Or Sidney, or Hoep-bang (a nickname that means round bread), or Eun Jae. We still haven't settled into how we'll call him. At least he won't be Il Sung, which was recommended as an auspicious name. And my wife made japchae that's the best I've ever had.
Anyway, Jeffrey Goldberg interviewed Jeremy Ben-Ami. Ben-Ami's views are worth reading because they are almost exactly, I think, that of the mainstream of American Jews. Inlcuding his assessment of Meirsheimer and Walt's thesis (though I think we ought to interrogate that "effective" there at the end):
However, when the analysis of that lobby veers over a line and essentially says that all of American foreign policy is controlled by this one lobby and this one interest group, to me, personally, this does smack of the kind of conspiracy theories contained in the Protocols of the Elders of Zion. This notion that somehow Jews control this country, they control our foreign policy, that there is some diabolical conspiracy behind the scenes, this is when you cross that line. I believe that the analysis in the Walt and Mearsheimer book and article crossed that line, but this doesn't take away from my view that this is an incredibly effective lobby.Also:
Well, we [JStreet] are unabashedly for a Jewish home in the land of Israel, that there should be a Jewish home that is a democracy, that has a Jewish character and a Jewish flavor and where the law of return is a fact... I think that the notion is that there should be a homeland that is a Jewish homeland. That is the founding principle of J Street. The question is, how do we preserve it? That's where we seem to be getting attacked. Our view is that in order to preserve this, there just simply has to be an independent state for the Palestinians next door, and that's where they will live. And we live in Israel and we live there and there's always going to be a minority in Israel that is not Jewish and we need to treat them like equal citizens and value their participation in our democracy, but it is a Jewish home. This is the Jewish homeland.If anyone isn't sure, I think it would be well worth reading that article just for the articulation of such basic positions.
However, the problem with J Street -- this isn't their fault, necessarily -- is the argument that has surrounded it without regard to it's positions. That is why Stephen Walt endorsed J Street. That argument is about the power of AIPAC and asserts that the power of a Jewish lobbying group is acceptable if and only if that group substantially agrees with Walt. The problem there is that this immediately subordinates all Jews to Stephen Walt. Jews are declared to be Unamerican or to have dual loyalties while Walt is free to speak without his loyalty to America being questioned. Jews may or may not have views that happen to coincide with American interests, but Stephen Walt, an American, naturally only has American interests on his mind. Never mind that most Americans are in greater agreement with Jews than with Walt -- what defines American interests has nothing to do with what interests Americans and everything to do with the Americanness of Stephen Walt as he declares his ostensibly objective interests.

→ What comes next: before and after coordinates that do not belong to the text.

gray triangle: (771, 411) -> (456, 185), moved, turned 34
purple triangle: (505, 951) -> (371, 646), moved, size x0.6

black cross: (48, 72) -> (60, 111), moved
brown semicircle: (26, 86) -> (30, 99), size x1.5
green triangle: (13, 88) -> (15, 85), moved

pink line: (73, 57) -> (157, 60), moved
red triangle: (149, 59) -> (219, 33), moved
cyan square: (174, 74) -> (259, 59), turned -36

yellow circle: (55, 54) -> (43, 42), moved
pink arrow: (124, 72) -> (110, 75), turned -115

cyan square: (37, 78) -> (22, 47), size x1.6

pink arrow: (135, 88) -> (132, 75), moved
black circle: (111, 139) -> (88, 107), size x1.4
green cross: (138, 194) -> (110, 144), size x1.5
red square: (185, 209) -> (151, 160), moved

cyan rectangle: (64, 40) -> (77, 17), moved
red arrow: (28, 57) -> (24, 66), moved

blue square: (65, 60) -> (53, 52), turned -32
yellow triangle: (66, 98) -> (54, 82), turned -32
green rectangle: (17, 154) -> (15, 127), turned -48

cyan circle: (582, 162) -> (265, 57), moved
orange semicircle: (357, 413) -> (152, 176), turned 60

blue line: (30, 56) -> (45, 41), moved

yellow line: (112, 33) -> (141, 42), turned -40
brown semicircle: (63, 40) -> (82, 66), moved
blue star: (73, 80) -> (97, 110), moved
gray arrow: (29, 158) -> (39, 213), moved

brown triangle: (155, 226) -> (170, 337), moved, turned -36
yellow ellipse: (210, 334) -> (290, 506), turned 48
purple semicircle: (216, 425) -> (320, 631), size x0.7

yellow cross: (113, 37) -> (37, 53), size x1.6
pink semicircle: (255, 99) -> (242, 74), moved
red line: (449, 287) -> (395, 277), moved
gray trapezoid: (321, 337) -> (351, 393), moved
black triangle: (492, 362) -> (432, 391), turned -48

It isn't really even the point that Walt treats Jews he disagrees with as a cabal of sorts. The more important lever is that membership in the cabal is largely based on opposition to Walt's brand of antisemitic conspiracism. (Which means J Street might no longer be acceptable to Walt, now that Ben-Ami has compared his work to The Protocols.) In other words, Jews are suspect when we actively participate in politics without Walt's approval.
So, to repeat myself:
The root of the problem is that American Jews need to be represented to the American elite because there is otherwise no concern for Jewish interests. Even though my views are more in line with J Street than AIPAC, it's that subordinate position that I think progressives ought to challenge.
2 comments:
A good pair of posts on J Street Matt. Did you read Ron Skolnik here: Meretz USA Weblog: J Street: Much more than a "safe space"
Thanks, Bob.
Yes, I did read Skolnik's piece. I may eventually post something about it: I think Skolnik misses something of the meaning of "safe space" that strikes me as really weird. I think I've always seen and heard it used as a "safe space for ethnic/racial/gender/etc minorities," never for political minorities. Of course, a safe space for a political minority is a withdrawal from politics -- how odd for the J Street conference!